(Data supplied begins)

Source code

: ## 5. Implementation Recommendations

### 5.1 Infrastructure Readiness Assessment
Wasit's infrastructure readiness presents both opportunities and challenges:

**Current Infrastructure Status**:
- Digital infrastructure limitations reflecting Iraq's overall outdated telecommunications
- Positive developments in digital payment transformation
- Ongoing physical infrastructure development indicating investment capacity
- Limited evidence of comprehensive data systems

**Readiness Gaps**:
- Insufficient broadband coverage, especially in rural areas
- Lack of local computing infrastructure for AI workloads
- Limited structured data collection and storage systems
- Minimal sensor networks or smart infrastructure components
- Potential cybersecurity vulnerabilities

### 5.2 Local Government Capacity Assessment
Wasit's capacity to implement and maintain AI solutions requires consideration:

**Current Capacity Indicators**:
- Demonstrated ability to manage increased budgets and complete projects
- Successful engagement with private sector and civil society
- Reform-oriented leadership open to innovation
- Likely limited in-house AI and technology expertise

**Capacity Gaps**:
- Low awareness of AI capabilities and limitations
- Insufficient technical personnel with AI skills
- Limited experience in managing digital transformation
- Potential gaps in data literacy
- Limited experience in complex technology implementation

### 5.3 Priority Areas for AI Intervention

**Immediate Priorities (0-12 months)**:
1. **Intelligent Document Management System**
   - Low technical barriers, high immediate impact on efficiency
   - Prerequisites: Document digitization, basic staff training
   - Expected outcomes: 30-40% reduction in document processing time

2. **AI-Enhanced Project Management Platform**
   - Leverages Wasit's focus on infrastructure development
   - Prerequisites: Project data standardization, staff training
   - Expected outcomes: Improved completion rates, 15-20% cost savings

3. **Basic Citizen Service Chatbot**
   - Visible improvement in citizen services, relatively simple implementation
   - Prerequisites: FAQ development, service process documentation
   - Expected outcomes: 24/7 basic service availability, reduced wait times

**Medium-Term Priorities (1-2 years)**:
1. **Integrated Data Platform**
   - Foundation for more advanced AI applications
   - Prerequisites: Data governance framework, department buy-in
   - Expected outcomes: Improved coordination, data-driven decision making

(Data supplied ends)

Exercise aim >>
Convert the data above into a Markdown table with the columns No. and Text, placing each nonblank line in its own numbered row and omitting blank lines.

Response area >>
| No. | Text |
|---|---|
| 1 | Source code |
| 2 | : ## 5. Implementation Recommendations |
| 3 | ### 5.1 Infrastructure Readiness Assessment |
| 4 | Wasit's infrastructure readiness presents both opportunities and challenges: |
| 5 | **Current Infrastructure Status**: |
| 6 | - Digital infrastructure limitations reflecting Iraq's overall outdated telecommunications |
| 7 | - Positive developments in digital payment transformation |
| 8 | - Ongoing physical infrastructure development indicating investment capacity |
| 9 | - Limited evidence of comprehensive data systems |
| 10 | **Readiness Gaps**: |
| 11 | - Insufficient broadband coverage, especially in rural areas |
| 12 | - Lack of local computing infrastructure for AI workloads |
| 13 | - Limited structured data collection and storage systems |
| 14 | - Minimal sensor networks or smart infrastructure components |
| 15 | - Potential cybersecurity vulnerabilities |
| 16 | ### 5.2 Local Government Capacity Assessment |
| 17 | Wasit's capacity to implement and maintain AI solutions requires consideration: |
| 18 | **Current Capacity Indicators**: |
| 19 | - Demonstrated ability to manage increased budgets and complete projects |
| 20 | - Successful engagement with private sector and civil society |
| 21 | - Reform-oriented leadership open to innovation |
| 22 | - Likely limited in-house AI and technology expertise |
| 23 | **Capacity Gaps**: |
| 24 | - Low awareness of AI capabilities and limitations |
| 25 | - Insufficient technical personnel with AI skills |
| 26 | - Limited experience in managing digital transformation |
| 27 | - Potential gaps in data literacy |
| 28 | - Limited experience in complex technology implementation |
| 29 | ### 5.3 Priority Areas for AI Intervention |
| 30 | **Immediate Priorities (0-12 months)**: |
| 31 | 1. **Intelligent Document Management System** |
| 32 |    - Low technical barriers, high immediate impact on efficiency |
| 33 |    - Prerequisites: Document digitization, basic staff training |
| 34 |    - Expected outcomes: 30-40% reduction in document processing time |
| 35 | 2. **AI-Enhanced Project Management Platform** |
| 36 |    - Leverages Wasit's focus on infrastructure development |
| 37 |    - Prerequisites: Project data standardization, staff training |
| 38 |    - Expected outcomes: Improved completion rates, 15-20% cost savings |
| 39 | 3. **Basic Citizen Service Chatbot** |
| 40 |    - Visible improvement in citizen services, relatively simple implementation |
| 41 |    - Prerequisites: FAQ development, service process documentation |
| 42 |    - Expected outcomes: 24/7 basic service availability, reduced wait times |
| 43 | **Medium-Term Priorities (1-2 years)**: |
| 44 | 1. **Integrated Data Platform** |
| 45 |    - Foundation for more advanced AI applications |
| 46 |    - Prerequisites: Data governance framework, department buy-in |
| 47 |    - Expected outcomes: Improved coordination, data-driven decision making |